The recent dismissal of a case in district court is likely to mean a reduction in lawsuits against collection firms, according to Anthony M. Beato, federal regulatory counsel for ACA International.
The case, Leckler vs. CashCall, which was vacated and dismissed without prejudice by the federal court in the Northern District of California, means that debtors and their attorneys won’t be as quick to seek to overturn the Federal Communication Commission’s ruling that, under the Telephone Consumer Protection Act (TCPA), an individual provides express consent to be called at her wireless number via autodialer or prerecorded message if she knowingly releases her wireless telephone number to the calling party.
The FCC previously noted that providing a wireless telephone number to a creditor, such as part of a credit application, would constitute prior express consent by the individual to be contacted at that number (“FCC: Collectors May Call Cell Phones with Autodialers, Prerecorded Messages,” Jan. 7, 2008). The ruling was filed in response to ACA’s request.
Originally, the court rejected the FCC’s declaratory ruling, stating the FCC’s interpretation of the phrase “prior express consent” was “manifestly contrary to the plain language of the statute, is unreasonable, and therefore is not deserving of deference.”

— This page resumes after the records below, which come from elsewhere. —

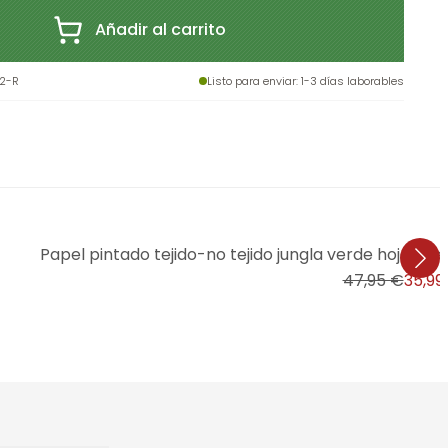
Añadir al carrito
2-R
Listo para enviar
: 1-3 días laborables
Papel pintado tejido-no tejido jungla verde hojas 
47,95 €
35,99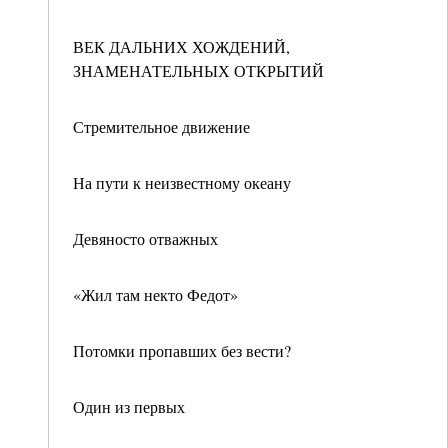
ВЕК ДАЛЬНИХ ХОЖДЕНИЙ,
ЗНАМЕНАТЕЛЬНЫХ ОТКРЫТИЙ
Стремительное движение
На пути к неизвестному океану
Девяносто отважных
«Жил там некто Федот»
Потомки пропавших без вести?
Один из первых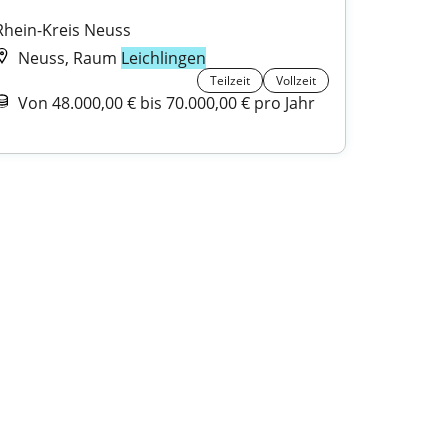
Rhein-Kreis Neuss
Neuss, Raum
Leichlingen
Teilzeit
Vollzeit
Von 48.000,00 € bis 70.000,00 € pro Jahr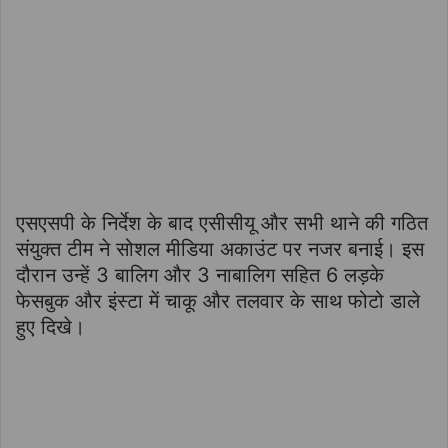
एसएसपी के निर्देश के बाद एसीसीयू और सभी थाने की गठित
संयुक्त टीम ने सोशल मीडिया अकाउंट पर नजर बनाई। इस
दौरान उन्हें 3 बालिग और 3 नाबालिग सहित 6 लड़के
फेसबुक और इंस्टा में चाकू और तलवार के साथ फोटो डाले
हुए दिखे।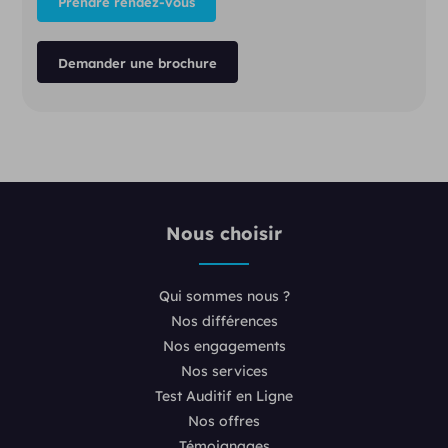
Prendre rendez-vous
Demander une brochure
Nous choisir
Qui sommes nous ?
Nos différences
Nos engagements
Nos services
Test Auditif en Ligne
Nos offres
Témoignages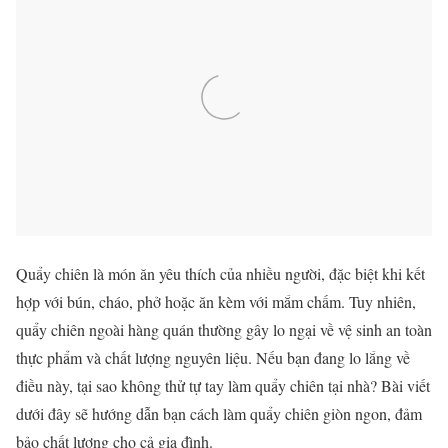
Quẩy chiên là món ăn yêu thích của nhiều người, đặc biệt khi kết
hợp với bún, cháo, phở hoặc ăn kèm với mắm chấm. Tuy nhiên,
quẩy chiên ngoài hàng quán thường gây lo ngại về vệ sinh an toàn
thực phẩm và chất lượng nguyên liệu. Nếu bạn đang lo lắng về
điều này, tại sao không thử tự tay làm quẩy chiên tại nhà? Bài viết
dưới đây sẽ hướng dẫn bạn cách làm quẩy chiên giòn ngon, đảm
bảo chất lượng cho cả gia đình.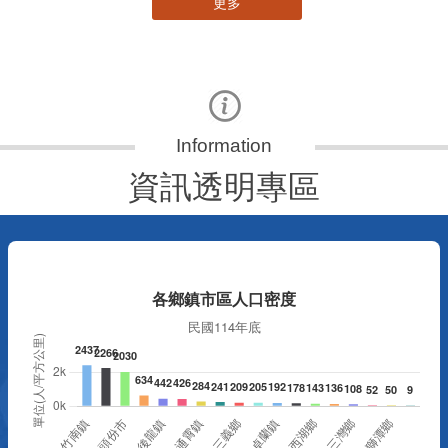
更多
資訊透明專區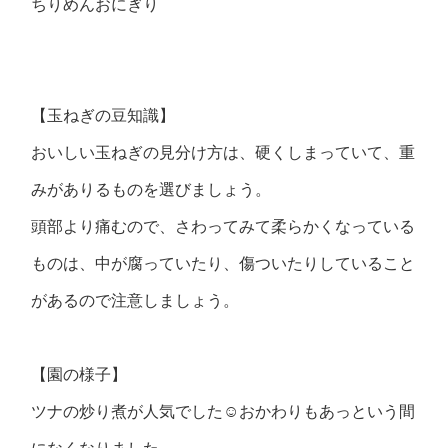
ちりめんおにぎり
【玉ねぎの豆知識】
おいしい玉ねぎの見分け方は、硬くしまっていて、重
みがありるものを選びましょう。
頭部より痛むので、さわってみて柔らかくなっている
ものは、中が腐っていたり、傷ついたりしていること
があるので注意しましょう。
【園の様子】
ツナの炒り煮が人気でした☺おかわりもあっという間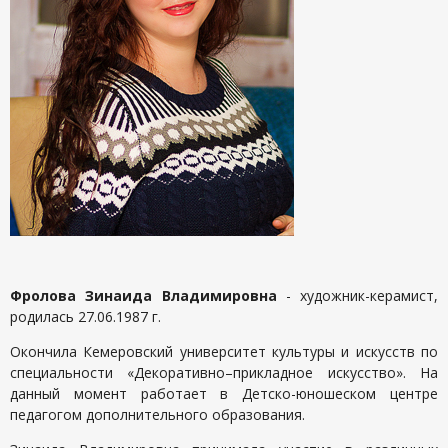
Фролова Зинаида Владимировна
- художник-керамист,
родилась 27.06.1987 г.
Окончила Кемеровский университет культуры и искусств по
специальности «Декоративно–прикладное искусство». На
данный момент работает в Детско-юношеском центре
педагогом дополнительного образования.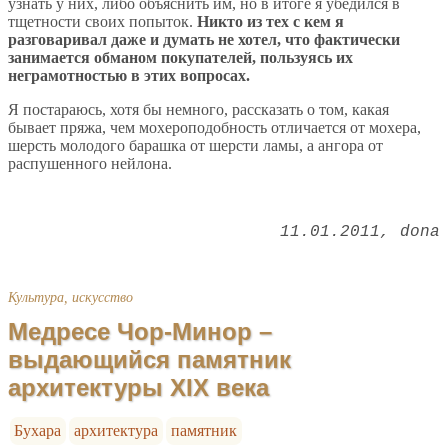
узнать у них, либо объяснить им, но в итоге я убедился в
тщетности своих попыток.
Никто из тех с кем я
разговаривал даже и думать не хотел, что фактически
занимается обманом покупателей, пользуясь их
неграмотностью в этих вопросах.
Я постараюсь, хотя бы немного, рассказать о том, какая
бывает пряжа, чем мохероподобность отличается от мохера,
шерсть молодого барашка от шерсти ламы, а ангора от
распушенного нейлона.
11.01.2011
dona
Культура, искусство
Медресе Чор-Минор –
выдающийся памятник
архитектуры XIX века
Бухара
архитектура
памятник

On Nov. 21, 2008, the same court found it did not have jurisdiction to review the FCC’s declaratory ruling, and vacated its previous ruling as to the FCC’s interpretation of prior express consent.
In the Leckler case, the complainant had written to CashCall – a California-based short-term lender — requesting that the firm call her on her cell phone and provided the number, according to Beato.
Beato also expects the ruling to bring rise to use of authorization language in standard contracts for cell phones and other products and services that have periodic payments that would permit companies and third party collectors to contact customers via cell phones in order to make collections.